#### TESTO DELLA DISCUSSIONE
%%

# Chiavi in mano



## Sangreal

Buongiorno a tutti, qualcuno di voi ha forse un'idea su come tradurre questa espressione in francese?
Si riferisce a un impianto "chiavi in mano" ma non so esattamente cosa significhi, non ho trovato un significato preciso, nemmeno su siti di aziende.

Grazie mille in anticipo!


----------



## DearPrudence

Ciao e benvenuto al forum, Sangreal 

In francese, diciamo "*clé en main*". E' un negozio, una casa, un impianto,... che si vende e che si può utilizzare immediatamente, senza lavori che fare.


----------



## Sangreal

Perfetto! grazie mille per il tuo aiuto.


----------



## matoupaschat

Ciao Sangreal e benvenut@ in WRF,

In linea di massima, devi proporre una (qualsiasi) traduzione. Sembra comunque che tu non abbia la più pallida idea di cosa sarebbe "un impianto chiave in mano". Si tratta semplicemente di _une installation "clés/clefs en mains"_, cioè tutta pronta ad essere utilizzata.
EDIT L'espressione esiste tale e quale in italiano.

%%

[Immagini con punti chiave della posa]
%%

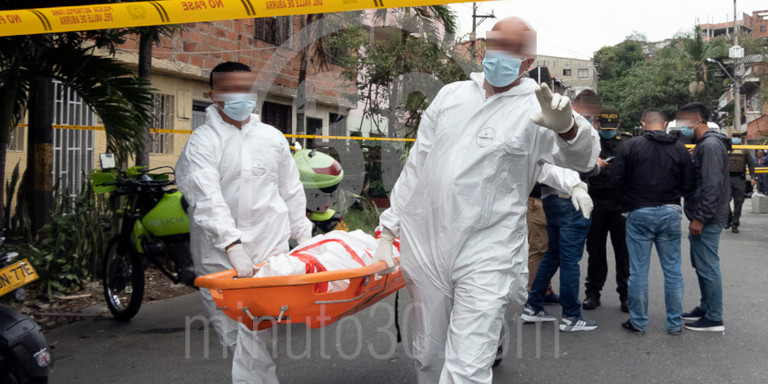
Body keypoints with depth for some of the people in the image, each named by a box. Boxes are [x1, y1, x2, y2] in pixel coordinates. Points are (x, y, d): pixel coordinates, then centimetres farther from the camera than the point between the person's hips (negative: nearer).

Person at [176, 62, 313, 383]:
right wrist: (233, 245, -27)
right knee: (229, 332, 5)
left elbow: (291, 191, 19)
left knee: (256, 335, -4)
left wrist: (304, 237, 15)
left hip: (269, 249, 2)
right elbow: (207, 199, -15)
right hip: (219, 256, -1)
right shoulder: (203, 142, -1)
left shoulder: (272, 137, 12)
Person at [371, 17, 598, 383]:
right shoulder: (451, 95, 11)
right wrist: (388, 230, 11)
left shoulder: (534, 109, -3)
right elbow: (416, 165, 13)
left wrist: (568, 128, -42)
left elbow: (582, 158, -19)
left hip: (485, 258, -4)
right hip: (426, 249, 5)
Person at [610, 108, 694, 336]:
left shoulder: (631, 146, -6)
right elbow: (689, 185, 1)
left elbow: (616, 178, -6)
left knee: (638, 271, 6)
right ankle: (675, 323, 18)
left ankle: (638, 322, 14)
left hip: (639, 213, -2)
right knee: (673, 270, 11)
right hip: (670, 213, 2)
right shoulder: (680, 149, 1)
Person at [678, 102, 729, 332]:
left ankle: (714, 319, 3)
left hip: (707, 219, -10)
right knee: (701, 265, 18)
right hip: (703, 217, 10)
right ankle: (706, 308, 29)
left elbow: (712, 185, -23)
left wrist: (699, 218, -21)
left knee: (707, 266, -4)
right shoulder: (703, 144, 16)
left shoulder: (710, 145, -16)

%%

#### COMPITI ED ESERCIZI
1. Secondo la discussione, che cosa significa che un impianto viene venduto chiavi in mano?
2. Elenca tutti i nomi utente che intervengono nella discussione.
3. Riassumi la discussione in due frasi.
I record provengono da una fonte diversa.

#### RISPOSTE FORNITE
1. Significa che l'impianto si può utilizzare immediatamente, senza lavori da fare.

2. Sangreal, DearPrudence, matoupaschat

3. Sangreal chiede come tradurre in francese l'espressione «chiavi in mano», riferita a un impianto, perché non ne conosce il significato preciso. DearPrudence e matoupaschat rispondono che in francese si dice «clé en main» («clés/clefs en mains») e che indica qualcosa di pronto per essere utilizzato subito, senza lavori da fare.